CBR is the Crude Birth Rate - births in a given year for every 1000 persons. CDR is the Crude Death Rate, defined similarly.
There have been also studies showing that very highly-developed countries experience what is called "fertility rebound", i.e. in countries with extremely high HDI (Human Development Index) the fertility is growing again.
"Advances in development reverse fertility declines" Mikko Myrskylä, Hans-Peter Kohler & Francesco C. Billari, Nature 460, 741-743 (6 August 2009) | doi:10.1038/nature08230
During the twentieth century, the global population has gone through
unprecedented increases in economic and social development that
coincided with substantial declines in human fertility and population
growth rates. The negative association of fertility with economic and
social development has therefore become one of the most solidly
established and generally accepted empirical regularities in the
social sciences. As a result of this close connection between
development and fertility decline, more than half of the global
population now lives in regions with below-replacement fertility (less
than 2.1 children per woman). In many highly developed countries, the
trend towards low fertility has also been deemed irreversible. Rapid
population ageing, and in some cases the prospect of significant
population decline, have therefore become a central socioeconomic
concern and policy challenge. Here we show, using new cross-sectional
and longitudinal analyses of the total fertility rate and the human
development index (HDI), a fundamental change in the well-established
negative relationship between fertility and development as the global
population entered the twenty-first century. Although development
continues to promote fertility decline at low and medium HDI levels,
our analyses show that at advanced HDI levels, further development can
reverse the declining trend in fertility. The previously negative
development–fertility relationship has become J-shaped, with the HDI
being positively associated with fertility among highly developed
countries. This reversal of fertility decline as a result of continued
economic and social development has the potential to slow the rates of
population ageing, thereby ameliorating the social and economic
problems that have been associated with the emergence and persistence
of very low fertility.
This again means, that the low variant of population predictions mentioned above is less likely.
The reason for undernourishment famine is not lack of supply, but
Socioeconomical rather than political. It's true that on worldwide average more food than needed is produced. Also in last decades world hunger has become less of an issue, significant progress has been made. According to Global Burden of Diseases, Injuries, and Risk Factors Study, in metric of increased risk of death, child malnutrition has dropped from 6th position in 1990 to 16th in 2010, with a overall risk drop of -62%, on the other hand obesity went up from 10th position up to 6th (+60% risk increase). Currently obesity kills 3 times more people than malnutrition.

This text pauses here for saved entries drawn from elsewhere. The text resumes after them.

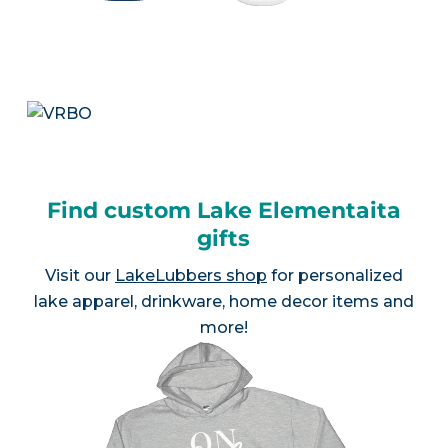
Find custom Lake Elementaita
gifts
Visit our
LakeLubbers shop
for personalized
lake apparel, drinkware, home decor items and
more!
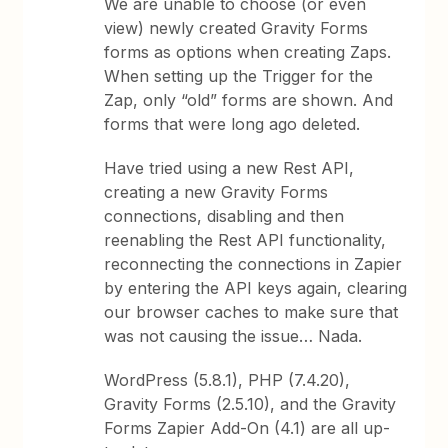
We are unable to choose (or even
view) newly created Gravity Forms
forms as options when creating Zaps.
When setting up the Trigger for the
Zap, only “old” forms are shown. And
forms that were long ago deleted.
Have tried using a new Rest API,
creating a new Gravity Forms
connections, disabling and then
reenabling the Rest API functionality,
reconnecting the connections in Zapier
by entering the API keys again, clearing
our browser caches to make sure that
was not causing the issue… Nada.
WordPress (5.8.1), PHP (7.4.20),
Gravity Forms (2.5.10), and the Gravity
Forms Zapier Add-On (4.1) are all up-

This topic has been discussed here in the question: Can we grow enough crops to feed all people on Earth?
We aren't running out of space. Everyone on earth could live in the
area of Texas.
This claim is absolutely wrong. Truth is that if you'd had whole world population live in one city with population density of New York City, then that megapolis would have size of Texas. However, cities are not self sustainable.
I'm guessing this is based on Per Square Mile infographic, that went viral quite a while ago:
However, because of misinterpretations, he has prepared follow-up infographic.
That this one is based on "ecological footprint", according to which current global population has a footprint of 1½ of Earth's surface. Sourced from: Wackernagel, M., Kitzes, J., Moran, D., Goldfinger, S. & Thomas, M. (2006). "The Ecological Footprint of cities and regions: comparing resource availability with resource demand, Environment and Urbanization", 18 (1) 112. DOI: 10.1177/0956247806063978.